INTX 2016: Cisco Touts Growth of Flagship Cable Access Platform
A year after Cisco Systems used INTX in Chicago to trot out its next-gen cable access platform, the vendor announced ahead of this year’s confab in Boston that the cBR-8 is approaching 100 customers worldwide, with 30 already in deployment.
Cisco said cBR-8, a high-density Converged Cable Access Platform (CCAP) product Cisco is now also referring to as its “Giga box,” is also employing DOCSIS 3.1, the industry’s new multi-gigabit CableLabs spec for hybrid fiber/coax networks.
The device, Cisco added, is deployed with operators in countries and regions that include the U.S., Europe, Asia Pacific, and Latin America, and is now being used to deliver services to more than 7 million pay TV subs. Recent wins include Midco, which has kicked off 1-Gig trials in Fargo, N.D., with plans to expand trials to Sioux Falls later this year.
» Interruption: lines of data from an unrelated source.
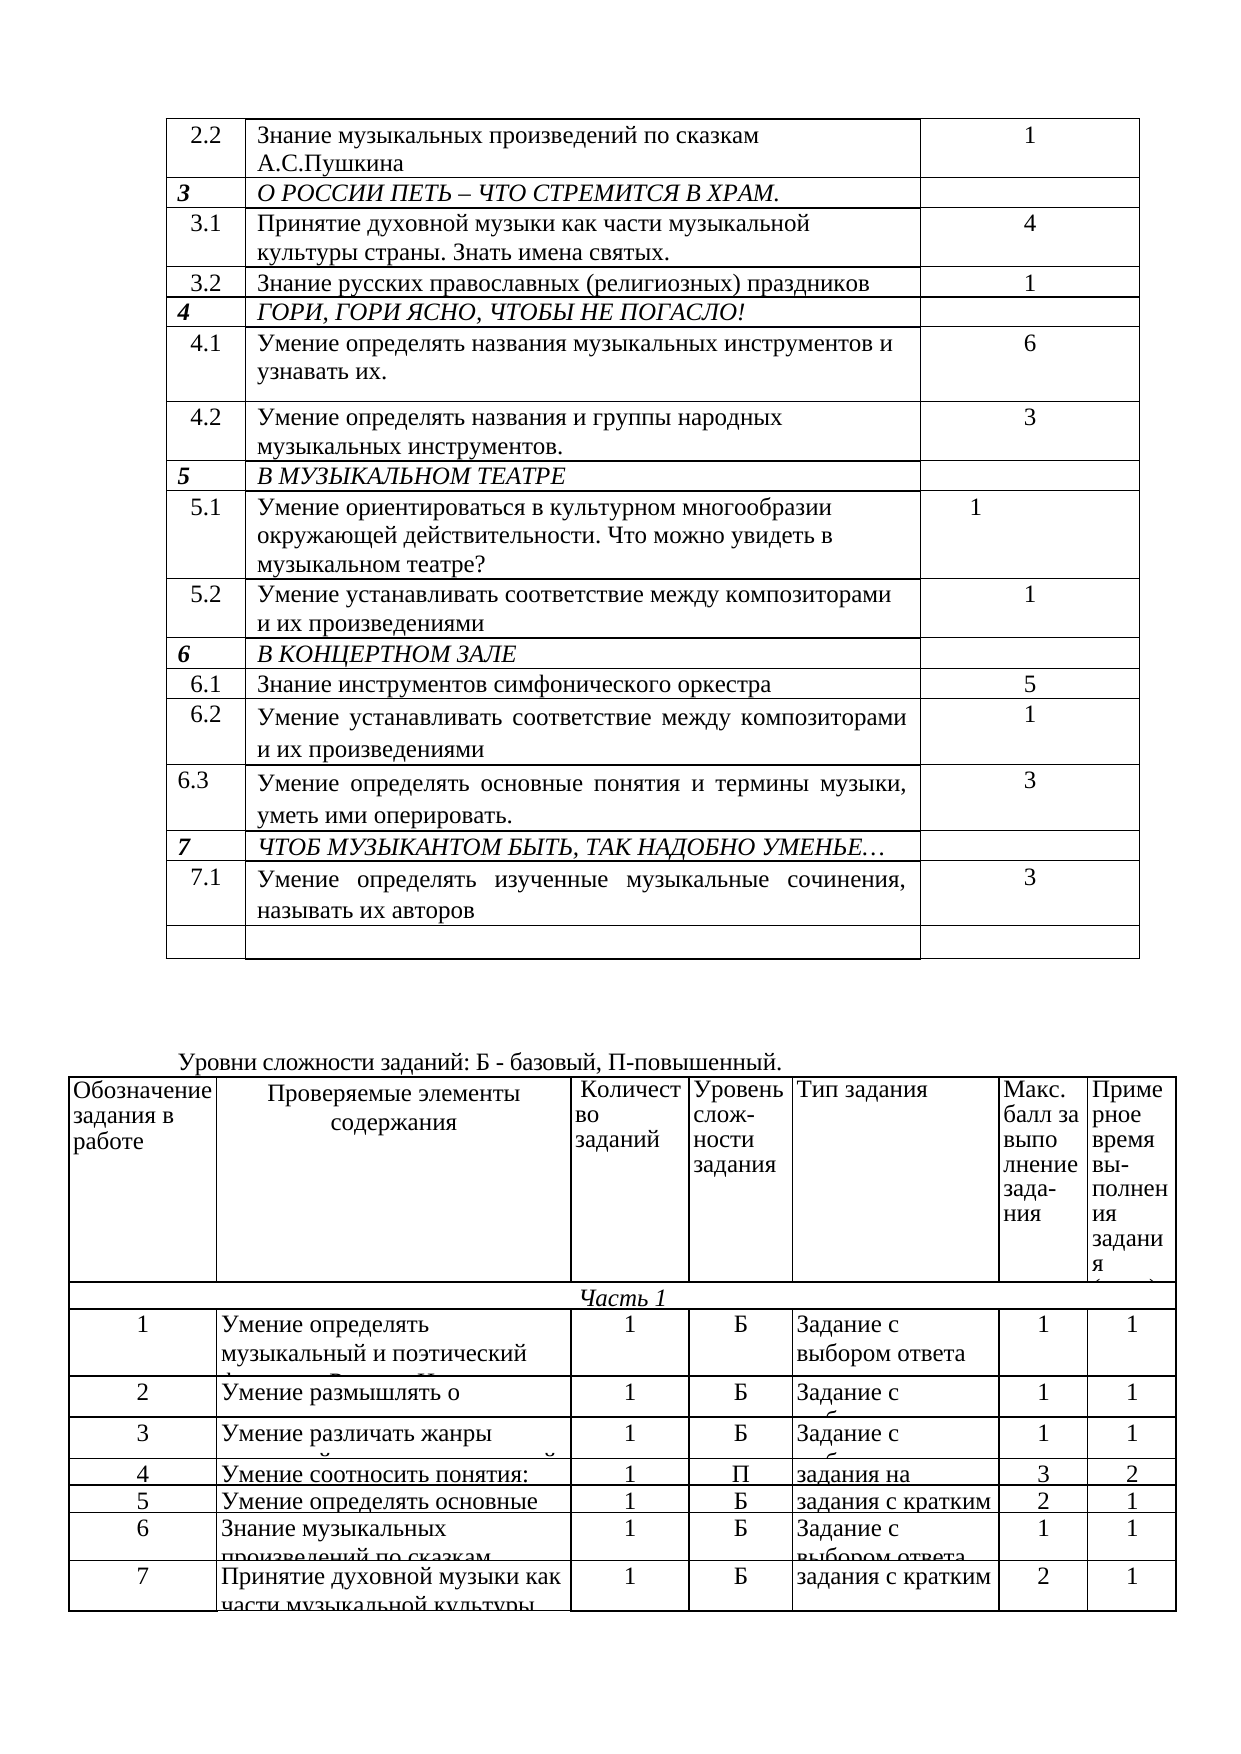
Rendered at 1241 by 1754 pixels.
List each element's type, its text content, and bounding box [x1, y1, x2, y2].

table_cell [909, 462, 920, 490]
table_cell 2 [1083, 1486, 1087, 1511]
table_header Макс. балл за выполнение задания [1000, 1078, 1087, 1281]
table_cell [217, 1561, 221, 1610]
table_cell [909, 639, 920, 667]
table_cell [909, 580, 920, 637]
table_cell Умение определять названия музыкальных инструментов и узнавать их. [246, 328, 920, 401]
table_cell 7.1 [167, 861, 245, 925]
table_header Уровень сложности задания [690, 1078, 792, 1281]
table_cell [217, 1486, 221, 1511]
table_cell 2 [1000, 1561, 1087, 1610]
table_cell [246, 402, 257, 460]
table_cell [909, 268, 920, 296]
table_cell 2.2 [167, 119, 245, 177]
table_cell 5.1 [167, 491, 245, 578]
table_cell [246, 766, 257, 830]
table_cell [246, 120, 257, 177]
table_cell 6 [70, 1513, 216, 1560]
table_cell 1 [1088, 1513, 1175, 1560]
table_cell [921, 638, 1139, 667]
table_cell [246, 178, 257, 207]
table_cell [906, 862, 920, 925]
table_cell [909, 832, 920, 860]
table_cell Задание с выбором ответа [793, 1310, 998, 1375]
table_cell 4.1 [167, 327, 245, 401]
table_cell 1 [1088, 1561, 1175, 1610]
table_cell Б [690, 1418, 792, 1457]
table_cell Умение различать жанры вокальной и инструментальной музыки. [217, 1418, 570, 1457]
table_cell 3.2 [167, 267, 245, 296]
table_cell Б [690, 1310, 792, 1375]
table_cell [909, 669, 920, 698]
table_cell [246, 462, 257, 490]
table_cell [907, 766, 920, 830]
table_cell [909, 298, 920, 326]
table_cell 5 [167, 461, 245, 490]
table_cell [246, 926, 257, 958]
table_cell 1 [921, 119, 1139, 177]
table_cell [921, 178, 1139, 207]
text Уровни сложности заданий: Б - базовый, П-повышенный. [177, 1048, 1152, 1076]
table_cell Умение соотносить понятия: народная и профессиональная музыка. [217, 1459, 570, 1484]
table_header Количество заданий [572, 1078, 688, 1281]
table_cell 1 [921, 267, 1139, 296]
table_cell П [788, 1459, 792, 1484]
table_cell 4 [921, 208, 1139, 266]
table_cell [921, 298, 1139, 326]
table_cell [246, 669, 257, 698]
table_cell [167, 926, 245, 958]
table_cell 3 [167, 178, 245, 207]
table_cell 3 [1083, 1459, 1087, 1484]
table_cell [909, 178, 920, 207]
table_cell 1 [1088, 1418, 1175, 1457]
table_cell 5 [212, 1486, 216, 1511]
table_cell 2 [70, 1377, 216, 1416]
table_cell 3 [921, 402, 1139, 460]
table_cell 1 [1000, 1418, 1087, 1457]
table_cell Б [690, 1377, 792, 1416]
table_cell 6.3 [167, 765, 245, 830]
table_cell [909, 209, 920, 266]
table_cell 1 [70, 1310, 216, 1375]
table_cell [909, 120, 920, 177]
table_cell [921, 926, 1139, 958]
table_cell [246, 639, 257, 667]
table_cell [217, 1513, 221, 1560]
table_cell 1 [1088, 1377, 1175, 1416]
table_cell 4.2 [167, 402, 245, 460]
table_cell 7 [167, 831, 245, 860]
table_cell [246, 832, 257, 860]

Quickline AG, meanwhile, has completed a migraiotn to the cBR-8 and is using it to help 21 cable operators deliver multi-Gigabit services for 400,000 customers in Switzerland.
Per a blog from Todd McCrum, senior director, strategy and product management at Cisco’s Cable Access Business Unit, the cBR-8 hardware shipping today also supports “Evolved CCAP” functionality, which includes DOCSIS 3.0, voice and MPEG video, plus DOCSIS 3.1 downstream and upstream and remote PHY.
Cisco is battling for dominance with other suppliers in the cable access market. Among individual companies, Arris held 53% of total revenues in the category at the end of 2015, followed by Cisco (26%) and Casa Systems (15%), according to SNL Kagan. In March, Jeff Heynen, senior research analyst for SNL Kagan, said Cisco has been picking up momentum in recent quarters as the cBR-8 gets into the field.